WPA3 makes behind-the-scenes changes not immediately visible to users to how devices connect to each other, specifically to make it as hard as possible for an attacker to access the network. Even if users create passwords for a Wi-Fi network that are considered to be weak, WPA3 has other elements that increases the difficulty.
There are two variants of WPA3 protection, named WPA3-Personal and WPA3-Enterprise, which offer slightly different levels of protection.
WPA3-Personal uses Simultaneous Authentication of Equals (SAE), a secure key establishment protocol that forces devices to communicate with a hotspot or another device before attempting to use a network password. This effectively shuts down one security hole under earlier WPA versions where an attacker could perform dictionary-based attacks against collected data packets away from the network.
The Enterprise version adds 192-bit encryption to transmit data, making it harder for attackers to decrypt data packets in a short period of time.
The commencement of certification for WPA3 does not mean it will be immediately available to users, nor make their current networking equipment obsolete. While it will slowly roll out in new products, it isn't currently a mandatory technology to use, but this status will change as adoption grows.
WPA2 compatibility is still required for all Wi-Fi certified devices, meaning hardware with WPA3 onboard will continue to work with current Wi-Fi networks without issue. While Apple's main product lines will most likely include support in the future, it is doubtful the same can be said to the AirPort, which Apple discontinued in April.

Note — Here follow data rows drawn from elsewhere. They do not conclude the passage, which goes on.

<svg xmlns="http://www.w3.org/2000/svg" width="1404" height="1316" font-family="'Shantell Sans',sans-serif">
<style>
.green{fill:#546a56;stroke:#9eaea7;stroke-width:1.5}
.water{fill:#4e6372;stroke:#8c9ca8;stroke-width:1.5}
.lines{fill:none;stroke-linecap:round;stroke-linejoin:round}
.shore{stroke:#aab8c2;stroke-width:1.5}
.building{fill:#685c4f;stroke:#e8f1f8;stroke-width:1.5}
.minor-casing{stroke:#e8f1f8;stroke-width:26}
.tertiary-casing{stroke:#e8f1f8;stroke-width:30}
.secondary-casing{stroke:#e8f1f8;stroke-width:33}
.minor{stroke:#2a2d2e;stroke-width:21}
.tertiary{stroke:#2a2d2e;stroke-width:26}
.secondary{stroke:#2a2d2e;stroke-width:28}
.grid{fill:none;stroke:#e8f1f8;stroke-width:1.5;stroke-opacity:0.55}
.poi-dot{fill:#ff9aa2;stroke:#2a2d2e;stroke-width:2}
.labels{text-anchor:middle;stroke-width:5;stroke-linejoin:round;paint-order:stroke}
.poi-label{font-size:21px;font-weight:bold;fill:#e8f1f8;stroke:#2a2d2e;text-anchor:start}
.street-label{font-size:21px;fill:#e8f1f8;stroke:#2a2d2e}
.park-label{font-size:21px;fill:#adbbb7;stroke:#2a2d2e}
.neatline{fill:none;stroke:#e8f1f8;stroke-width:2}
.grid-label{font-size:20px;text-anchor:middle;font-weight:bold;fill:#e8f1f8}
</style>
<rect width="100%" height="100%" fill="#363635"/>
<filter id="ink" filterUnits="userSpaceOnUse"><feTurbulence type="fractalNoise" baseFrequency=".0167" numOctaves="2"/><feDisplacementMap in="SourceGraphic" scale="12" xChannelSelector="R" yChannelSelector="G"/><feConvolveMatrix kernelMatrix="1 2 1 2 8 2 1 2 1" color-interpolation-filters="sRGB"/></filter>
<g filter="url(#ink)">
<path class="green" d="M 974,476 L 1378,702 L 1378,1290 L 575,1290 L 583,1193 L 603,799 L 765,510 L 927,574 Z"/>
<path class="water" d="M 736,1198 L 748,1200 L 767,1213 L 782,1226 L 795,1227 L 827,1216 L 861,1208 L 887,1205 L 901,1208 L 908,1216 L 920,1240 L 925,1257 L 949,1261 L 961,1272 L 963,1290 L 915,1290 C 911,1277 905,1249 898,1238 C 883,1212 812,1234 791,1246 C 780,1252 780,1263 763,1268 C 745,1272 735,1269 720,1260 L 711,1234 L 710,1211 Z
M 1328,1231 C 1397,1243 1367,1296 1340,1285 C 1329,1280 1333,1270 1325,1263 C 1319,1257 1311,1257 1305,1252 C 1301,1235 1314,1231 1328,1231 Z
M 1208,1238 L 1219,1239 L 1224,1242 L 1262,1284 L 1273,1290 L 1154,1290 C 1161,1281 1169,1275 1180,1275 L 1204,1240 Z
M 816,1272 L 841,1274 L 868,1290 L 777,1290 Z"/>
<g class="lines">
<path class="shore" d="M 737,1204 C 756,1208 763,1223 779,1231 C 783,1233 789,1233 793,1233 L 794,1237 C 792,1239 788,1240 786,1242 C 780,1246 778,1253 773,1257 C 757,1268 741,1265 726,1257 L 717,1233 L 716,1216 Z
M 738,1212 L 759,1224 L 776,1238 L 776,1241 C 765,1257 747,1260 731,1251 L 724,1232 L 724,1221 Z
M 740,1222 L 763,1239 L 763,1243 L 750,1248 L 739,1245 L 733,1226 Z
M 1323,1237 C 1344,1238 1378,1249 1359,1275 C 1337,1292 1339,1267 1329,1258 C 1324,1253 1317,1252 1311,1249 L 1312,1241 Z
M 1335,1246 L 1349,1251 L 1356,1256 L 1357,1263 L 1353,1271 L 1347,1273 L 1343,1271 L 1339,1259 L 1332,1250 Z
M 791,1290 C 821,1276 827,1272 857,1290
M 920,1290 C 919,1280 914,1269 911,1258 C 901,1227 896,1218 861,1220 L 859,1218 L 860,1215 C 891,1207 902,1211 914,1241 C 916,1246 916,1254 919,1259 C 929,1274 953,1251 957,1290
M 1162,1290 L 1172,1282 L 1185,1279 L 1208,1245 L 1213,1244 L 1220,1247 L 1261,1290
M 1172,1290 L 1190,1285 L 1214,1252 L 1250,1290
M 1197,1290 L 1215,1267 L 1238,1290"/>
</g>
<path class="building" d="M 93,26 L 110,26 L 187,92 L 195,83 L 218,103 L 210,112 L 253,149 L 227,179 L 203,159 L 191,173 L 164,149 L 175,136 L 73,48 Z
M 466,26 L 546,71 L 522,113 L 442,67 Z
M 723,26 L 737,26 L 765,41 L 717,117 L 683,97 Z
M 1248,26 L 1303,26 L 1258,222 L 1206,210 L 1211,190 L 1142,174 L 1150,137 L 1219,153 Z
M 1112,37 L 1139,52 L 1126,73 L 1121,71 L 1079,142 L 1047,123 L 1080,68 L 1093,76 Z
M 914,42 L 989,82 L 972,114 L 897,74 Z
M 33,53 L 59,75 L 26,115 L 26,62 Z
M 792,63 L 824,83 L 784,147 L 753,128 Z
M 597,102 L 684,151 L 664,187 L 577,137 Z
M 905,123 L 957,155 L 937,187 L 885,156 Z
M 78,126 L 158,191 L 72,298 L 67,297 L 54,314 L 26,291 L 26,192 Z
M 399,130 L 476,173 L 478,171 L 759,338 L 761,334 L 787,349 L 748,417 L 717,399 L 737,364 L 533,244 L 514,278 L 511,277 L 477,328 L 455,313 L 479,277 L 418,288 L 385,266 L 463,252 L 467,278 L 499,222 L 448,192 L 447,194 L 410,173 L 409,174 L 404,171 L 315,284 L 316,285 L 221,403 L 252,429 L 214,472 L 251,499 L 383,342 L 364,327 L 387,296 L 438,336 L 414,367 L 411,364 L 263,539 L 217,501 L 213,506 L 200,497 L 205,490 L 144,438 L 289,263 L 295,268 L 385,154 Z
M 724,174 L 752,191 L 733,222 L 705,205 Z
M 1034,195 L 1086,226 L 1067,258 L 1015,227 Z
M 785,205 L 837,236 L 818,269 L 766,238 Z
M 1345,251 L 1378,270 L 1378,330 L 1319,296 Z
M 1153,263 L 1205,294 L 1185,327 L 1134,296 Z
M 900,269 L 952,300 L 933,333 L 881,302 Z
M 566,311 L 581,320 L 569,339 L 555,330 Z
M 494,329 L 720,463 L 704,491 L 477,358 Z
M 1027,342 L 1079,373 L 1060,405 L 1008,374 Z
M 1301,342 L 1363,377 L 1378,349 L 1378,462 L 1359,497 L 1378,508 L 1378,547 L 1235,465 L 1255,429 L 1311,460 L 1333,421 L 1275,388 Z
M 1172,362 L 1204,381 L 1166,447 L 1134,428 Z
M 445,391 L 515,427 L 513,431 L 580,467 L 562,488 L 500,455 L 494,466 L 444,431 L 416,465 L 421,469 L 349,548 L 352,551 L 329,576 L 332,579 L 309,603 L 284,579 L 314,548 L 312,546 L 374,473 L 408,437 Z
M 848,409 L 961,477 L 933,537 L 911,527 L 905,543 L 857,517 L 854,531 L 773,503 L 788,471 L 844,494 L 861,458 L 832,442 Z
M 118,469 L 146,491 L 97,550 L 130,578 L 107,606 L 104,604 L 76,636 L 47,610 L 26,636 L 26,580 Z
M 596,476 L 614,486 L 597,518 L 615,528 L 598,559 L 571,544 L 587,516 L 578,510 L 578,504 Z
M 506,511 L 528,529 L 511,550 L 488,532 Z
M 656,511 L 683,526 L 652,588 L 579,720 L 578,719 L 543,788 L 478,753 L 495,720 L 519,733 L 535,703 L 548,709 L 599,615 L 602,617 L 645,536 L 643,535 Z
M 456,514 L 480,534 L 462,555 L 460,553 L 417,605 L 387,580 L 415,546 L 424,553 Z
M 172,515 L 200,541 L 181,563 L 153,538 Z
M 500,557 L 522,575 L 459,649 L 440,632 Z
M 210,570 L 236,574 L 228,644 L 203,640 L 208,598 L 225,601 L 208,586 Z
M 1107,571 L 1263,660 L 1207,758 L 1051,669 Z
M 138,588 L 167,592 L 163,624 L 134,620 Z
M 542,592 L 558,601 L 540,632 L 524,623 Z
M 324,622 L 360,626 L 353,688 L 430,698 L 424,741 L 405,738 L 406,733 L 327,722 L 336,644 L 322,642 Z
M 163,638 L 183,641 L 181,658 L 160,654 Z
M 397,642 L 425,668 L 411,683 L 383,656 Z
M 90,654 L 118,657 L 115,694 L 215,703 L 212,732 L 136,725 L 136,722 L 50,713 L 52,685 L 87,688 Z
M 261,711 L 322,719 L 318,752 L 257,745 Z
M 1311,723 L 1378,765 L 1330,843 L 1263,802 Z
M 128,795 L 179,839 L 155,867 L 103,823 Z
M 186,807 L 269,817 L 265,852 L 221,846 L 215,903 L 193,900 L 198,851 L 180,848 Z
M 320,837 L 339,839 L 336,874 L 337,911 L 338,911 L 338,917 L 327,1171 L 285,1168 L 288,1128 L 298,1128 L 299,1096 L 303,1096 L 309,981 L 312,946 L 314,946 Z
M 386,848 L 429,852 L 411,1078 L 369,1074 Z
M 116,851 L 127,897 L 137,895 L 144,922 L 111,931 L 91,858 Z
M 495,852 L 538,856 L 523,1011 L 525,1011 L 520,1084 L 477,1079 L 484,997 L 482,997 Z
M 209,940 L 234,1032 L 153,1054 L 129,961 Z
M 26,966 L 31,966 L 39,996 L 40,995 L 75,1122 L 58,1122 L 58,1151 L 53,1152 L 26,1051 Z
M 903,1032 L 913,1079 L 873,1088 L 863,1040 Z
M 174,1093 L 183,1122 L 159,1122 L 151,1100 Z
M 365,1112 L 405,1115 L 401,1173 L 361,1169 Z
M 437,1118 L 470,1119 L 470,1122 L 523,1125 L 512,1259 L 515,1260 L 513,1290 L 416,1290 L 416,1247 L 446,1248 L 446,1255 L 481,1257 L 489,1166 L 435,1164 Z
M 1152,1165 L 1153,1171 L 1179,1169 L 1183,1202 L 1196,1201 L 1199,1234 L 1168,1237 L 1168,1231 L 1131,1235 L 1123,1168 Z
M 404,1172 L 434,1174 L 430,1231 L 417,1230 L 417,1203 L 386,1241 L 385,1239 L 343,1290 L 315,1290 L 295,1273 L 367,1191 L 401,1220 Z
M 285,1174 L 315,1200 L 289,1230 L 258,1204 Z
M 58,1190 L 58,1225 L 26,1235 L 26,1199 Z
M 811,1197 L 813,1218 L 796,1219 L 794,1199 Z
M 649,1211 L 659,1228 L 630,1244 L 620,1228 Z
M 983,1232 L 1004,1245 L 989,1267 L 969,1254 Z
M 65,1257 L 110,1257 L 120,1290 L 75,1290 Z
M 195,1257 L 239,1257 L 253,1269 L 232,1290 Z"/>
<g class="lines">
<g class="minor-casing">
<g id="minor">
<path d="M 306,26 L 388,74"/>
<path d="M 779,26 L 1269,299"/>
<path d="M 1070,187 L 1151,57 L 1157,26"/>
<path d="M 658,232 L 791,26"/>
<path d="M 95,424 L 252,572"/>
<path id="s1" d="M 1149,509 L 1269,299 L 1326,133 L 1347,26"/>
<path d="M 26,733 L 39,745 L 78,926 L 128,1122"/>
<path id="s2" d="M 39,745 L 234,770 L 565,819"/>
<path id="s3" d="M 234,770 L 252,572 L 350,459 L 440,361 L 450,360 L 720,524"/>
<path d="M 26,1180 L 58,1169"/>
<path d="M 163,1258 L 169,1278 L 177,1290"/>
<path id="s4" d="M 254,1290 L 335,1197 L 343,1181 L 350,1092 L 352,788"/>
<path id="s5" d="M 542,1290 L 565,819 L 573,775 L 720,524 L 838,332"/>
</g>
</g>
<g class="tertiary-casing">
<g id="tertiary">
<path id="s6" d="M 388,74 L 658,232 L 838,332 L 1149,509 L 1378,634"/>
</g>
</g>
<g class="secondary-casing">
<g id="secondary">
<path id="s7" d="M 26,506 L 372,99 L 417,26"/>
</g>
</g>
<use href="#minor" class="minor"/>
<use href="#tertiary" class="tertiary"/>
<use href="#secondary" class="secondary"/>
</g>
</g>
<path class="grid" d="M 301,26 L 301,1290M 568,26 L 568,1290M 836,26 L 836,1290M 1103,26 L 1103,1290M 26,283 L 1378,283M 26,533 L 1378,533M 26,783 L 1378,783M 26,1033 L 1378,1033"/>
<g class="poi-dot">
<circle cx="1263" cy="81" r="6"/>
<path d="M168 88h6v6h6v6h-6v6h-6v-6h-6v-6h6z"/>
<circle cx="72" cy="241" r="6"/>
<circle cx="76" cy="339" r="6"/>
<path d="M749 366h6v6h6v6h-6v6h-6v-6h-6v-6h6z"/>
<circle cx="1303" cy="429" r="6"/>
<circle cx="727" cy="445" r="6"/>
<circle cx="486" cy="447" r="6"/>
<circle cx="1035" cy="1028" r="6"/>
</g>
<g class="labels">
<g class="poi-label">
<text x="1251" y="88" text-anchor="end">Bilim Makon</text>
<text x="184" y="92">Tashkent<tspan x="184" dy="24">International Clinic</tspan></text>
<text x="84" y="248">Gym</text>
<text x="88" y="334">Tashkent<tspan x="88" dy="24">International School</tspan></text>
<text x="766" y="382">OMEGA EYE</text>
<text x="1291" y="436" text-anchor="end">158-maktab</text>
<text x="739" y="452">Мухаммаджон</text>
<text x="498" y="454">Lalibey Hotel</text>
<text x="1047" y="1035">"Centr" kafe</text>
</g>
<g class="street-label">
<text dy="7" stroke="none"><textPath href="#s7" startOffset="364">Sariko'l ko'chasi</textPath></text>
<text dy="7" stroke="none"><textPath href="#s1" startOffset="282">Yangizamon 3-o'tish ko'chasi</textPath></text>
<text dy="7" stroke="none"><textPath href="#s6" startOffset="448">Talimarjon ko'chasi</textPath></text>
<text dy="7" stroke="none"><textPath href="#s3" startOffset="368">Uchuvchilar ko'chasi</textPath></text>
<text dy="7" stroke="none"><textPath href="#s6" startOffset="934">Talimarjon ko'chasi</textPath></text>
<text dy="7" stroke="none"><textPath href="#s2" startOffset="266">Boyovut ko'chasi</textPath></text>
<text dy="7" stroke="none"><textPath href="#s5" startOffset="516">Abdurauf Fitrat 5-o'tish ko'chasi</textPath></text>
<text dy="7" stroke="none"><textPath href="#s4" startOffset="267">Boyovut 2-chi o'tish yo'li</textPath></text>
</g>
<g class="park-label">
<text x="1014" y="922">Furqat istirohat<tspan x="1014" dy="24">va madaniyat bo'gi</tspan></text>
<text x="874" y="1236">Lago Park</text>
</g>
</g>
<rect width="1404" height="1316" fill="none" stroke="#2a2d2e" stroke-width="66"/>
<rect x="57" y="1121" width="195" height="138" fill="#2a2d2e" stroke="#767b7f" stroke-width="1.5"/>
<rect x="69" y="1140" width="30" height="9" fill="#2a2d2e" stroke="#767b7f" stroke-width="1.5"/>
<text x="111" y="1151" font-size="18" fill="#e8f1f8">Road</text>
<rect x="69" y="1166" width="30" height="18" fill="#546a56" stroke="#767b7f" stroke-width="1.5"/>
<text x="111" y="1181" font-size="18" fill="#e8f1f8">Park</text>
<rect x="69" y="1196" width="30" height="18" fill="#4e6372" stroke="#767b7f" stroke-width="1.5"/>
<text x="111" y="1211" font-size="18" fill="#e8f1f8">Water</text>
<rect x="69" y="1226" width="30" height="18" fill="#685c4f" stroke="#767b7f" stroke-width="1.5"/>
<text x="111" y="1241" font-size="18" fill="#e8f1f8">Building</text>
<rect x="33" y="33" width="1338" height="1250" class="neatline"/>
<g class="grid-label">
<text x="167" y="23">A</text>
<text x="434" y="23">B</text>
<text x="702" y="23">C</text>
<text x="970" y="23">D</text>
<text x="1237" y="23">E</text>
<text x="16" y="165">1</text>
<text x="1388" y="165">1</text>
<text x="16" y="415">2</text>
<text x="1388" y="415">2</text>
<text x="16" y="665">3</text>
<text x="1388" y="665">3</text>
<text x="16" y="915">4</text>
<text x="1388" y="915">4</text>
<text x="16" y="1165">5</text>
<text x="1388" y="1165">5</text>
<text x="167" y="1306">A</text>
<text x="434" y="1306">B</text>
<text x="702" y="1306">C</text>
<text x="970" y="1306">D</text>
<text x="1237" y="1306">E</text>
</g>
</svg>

"WPA3 takes the lead in providing the industry's strongest protections in the ever-changing security landscape," said Wi-Fi Alliance President and CEO Edgar Figueroa. "WPA3 continues the evolution of Wi-Fi security and maintains the brand promise of Wi-Fi Protected Access."
The certification of WPA3 arrives eight months after the discovery of a major vulnerability in WPA2, known as a Key Reinstallation Attack (KRACK), which affected Apple devices and other hardware. The vulnerability prompted the Wi-Fi Alliance to adopt new testing enhancements to refine WPA2, as well as revealing the development of WPA3.
At the same time as Tuesday's announcement, the Wi-Fi Alliance introduced Wi-Fi Certified Easy Connect, a program to reduce the complexity of onboarding Wi-Fi devices with limited or no display interface at all. Aimed at Internet of Things hardware and similar items, Easy Connect will enable such devices to connect to a network by using another device, like a smartphone, to scan a QR code.